* What you will do
Repeat the records below in their entirety, exactly.

* Records for this exercise
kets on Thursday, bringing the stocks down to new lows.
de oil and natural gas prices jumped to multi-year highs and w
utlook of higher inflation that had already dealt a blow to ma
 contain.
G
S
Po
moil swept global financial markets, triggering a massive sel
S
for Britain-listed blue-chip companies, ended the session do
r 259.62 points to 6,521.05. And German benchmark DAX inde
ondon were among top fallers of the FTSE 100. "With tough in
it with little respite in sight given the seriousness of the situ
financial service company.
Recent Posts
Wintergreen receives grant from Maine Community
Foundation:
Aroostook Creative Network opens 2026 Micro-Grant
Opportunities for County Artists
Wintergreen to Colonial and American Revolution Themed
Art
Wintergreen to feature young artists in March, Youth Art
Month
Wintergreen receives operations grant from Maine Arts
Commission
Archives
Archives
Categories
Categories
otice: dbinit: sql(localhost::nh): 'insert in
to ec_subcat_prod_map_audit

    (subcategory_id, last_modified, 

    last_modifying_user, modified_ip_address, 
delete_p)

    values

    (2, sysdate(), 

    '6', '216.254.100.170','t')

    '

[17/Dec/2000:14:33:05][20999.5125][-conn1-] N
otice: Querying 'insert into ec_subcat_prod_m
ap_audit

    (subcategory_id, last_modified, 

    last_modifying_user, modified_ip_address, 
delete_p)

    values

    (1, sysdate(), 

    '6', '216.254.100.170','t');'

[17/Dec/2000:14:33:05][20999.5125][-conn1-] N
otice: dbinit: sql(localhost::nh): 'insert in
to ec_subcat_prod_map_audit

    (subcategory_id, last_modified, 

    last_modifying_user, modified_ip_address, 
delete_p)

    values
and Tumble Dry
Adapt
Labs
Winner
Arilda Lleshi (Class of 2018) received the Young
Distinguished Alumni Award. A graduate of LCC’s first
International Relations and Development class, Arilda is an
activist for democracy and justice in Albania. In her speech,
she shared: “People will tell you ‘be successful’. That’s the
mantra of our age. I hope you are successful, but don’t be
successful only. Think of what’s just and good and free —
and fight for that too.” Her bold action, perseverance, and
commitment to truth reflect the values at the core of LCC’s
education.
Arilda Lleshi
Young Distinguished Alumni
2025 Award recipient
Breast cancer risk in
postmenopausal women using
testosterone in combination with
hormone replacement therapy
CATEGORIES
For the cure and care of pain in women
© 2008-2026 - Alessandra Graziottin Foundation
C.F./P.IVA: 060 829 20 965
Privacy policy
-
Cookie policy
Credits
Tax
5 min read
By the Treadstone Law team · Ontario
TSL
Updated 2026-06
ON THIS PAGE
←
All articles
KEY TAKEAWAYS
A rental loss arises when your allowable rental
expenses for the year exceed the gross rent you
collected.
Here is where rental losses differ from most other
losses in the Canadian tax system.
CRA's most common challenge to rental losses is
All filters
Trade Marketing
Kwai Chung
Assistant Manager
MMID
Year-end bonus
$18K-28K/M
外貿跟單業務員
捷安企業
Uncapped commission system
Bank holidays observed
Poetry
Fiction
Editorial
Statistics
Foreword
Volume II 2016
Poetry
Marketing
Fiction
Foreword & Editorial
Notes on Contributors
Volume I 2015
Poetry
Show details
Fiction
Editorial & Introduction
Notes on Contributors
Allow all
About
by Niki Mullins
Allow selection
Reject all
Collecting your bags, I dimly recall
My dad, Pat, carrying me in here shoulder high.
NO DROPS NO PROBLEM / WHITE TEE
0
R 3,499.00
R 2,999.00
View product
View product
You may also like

* Solution for this problem
kets on Thursday, bringing the stocks down to new lows.
de oil and natural gas prices jumped to multi-year highs and w
utlook of higher inflation that had already dealt a blow to ma
 contain.
G
S
Po
moil swept global financial markets, triggering a massive sel
S
for Britain-listed blue-chip companies, ended the session do
r 259.62 points to 6,521.05. And German benchmark DAX inde
ondon were among top fallers of the FTSE 100. "With tough in
it with little respite in sight given the seriousness of the situ
financial service company.
Recent Posts
Wintergreen receives grant from Maine Community
Foundation:
Aroostook Creative Network opens 2026 Micro-Grant
Opportunities for County Artists
Wintergreen to Colonial and American Revolution Themed
Art
Wintergreen to feature young artists in March, Youth Art
Month
Wintergreen receives operations grant from Maine Arts
Commission
Archives
Archives
Categories
Categories
otice: dbinit: sql(localhost::nh): 'insert in
to ec_subcat_prod_map_audit

    (subcategory_id, last_modified, 

    last_modifying_user, modified_ip_address, 
delete_p)

    values

    (2, sysdate(), 

    '6', '216.254.100.170','t')

    '

[17/Dec/2000:14:33:05][20999.5125][-conn1-] N
otice: Querying 'insert into ec_subcat_prod_m
ap_audit

    (subcategory_id, last_modified, 

    last_modifying_user, modified_ip_address, 
delete_p)

    values

    (1, sysdate(), 

    '6', '216.254.100.170','t');'

[17/Dec/2000:14:33:05][20999.5125][-conn1-] N
otice: dbinit: sql(localhost::nh): 'insert in
to ec_subcat_prod_map_audit

    (subcategory_id, last_modified, 

    last_modifying_user, modified_ip_address, 
delete_p)

    values
and Tumble Dry
Adapt
Labs
Winner
Arilda Lleshi (Class of 2018) received the Young
Distinguished Alumni Award. A graduate of LCC’s first
International Relations and Development class, Arilda is an
activist for democracy and justice in Albania. In her speech,
she shared: “People will tell you ‘be successful’. That’s the
mantra of our age. I hope you are successful, but don’t be
successful only. Think of what’s just and good and free —
and fight for that too.” Her bold action, perseverance, and
commitment to truth reflect the values at the core of LCC’s
education.
Arilda Lleshi
Young Distinguished Alumni
2025 Award recipient
Breast cancer risk in
postmenopausal women using
testosterone in combination with
hormone replacement therapy
CATEGORIES
For the cure and care of pain in women
© 2008-2026 - Alessandra Graziottin Foundation
C.F./P.IVA: 060 829 20 965
Privacy policy
-
Cookie policy
Credits
Tax
5 min read
By the Treadstone Law team · Ontario
TSL
Updated 2026-06
ON THIS PAGE
←
All articles
KEY TAKEAWAYS
A rental loss arises when your allowable rental
expenses for the year exceed the gross rent you
collected.
Here is where rental losses differ from most other
losses in the Canadian tax system.
CRA's most common challenge to rental losses is
All filters
Trade Marketing
Kwai Chung
Assistant Manager
MMID
Year-end bonus
$18K-28K/M
外貿跟單業務員
捷安企業
Uncapped commission system
Bank holidays observed
Poetry
Fiction
Editorial
Statistics
Foreword
Volume II 2016
Poetry
Marketing
Fiction
Foreword & Editorial
Notes on Contributors
Volume I 2015
Poetry
Show details
Fiction
Editorial & Introduction
Notes on Contributors
Allow all
About
by Niki Mullins
Allow selection
Reject all
Collecting your bags, I dimly recall
My dad, Pat, carrying me in here shoulder high.
NO DROPS NO PROBLEM / WHITE TEE
0
R 3,499.00
R 2,999.00
View product
View product
You may also like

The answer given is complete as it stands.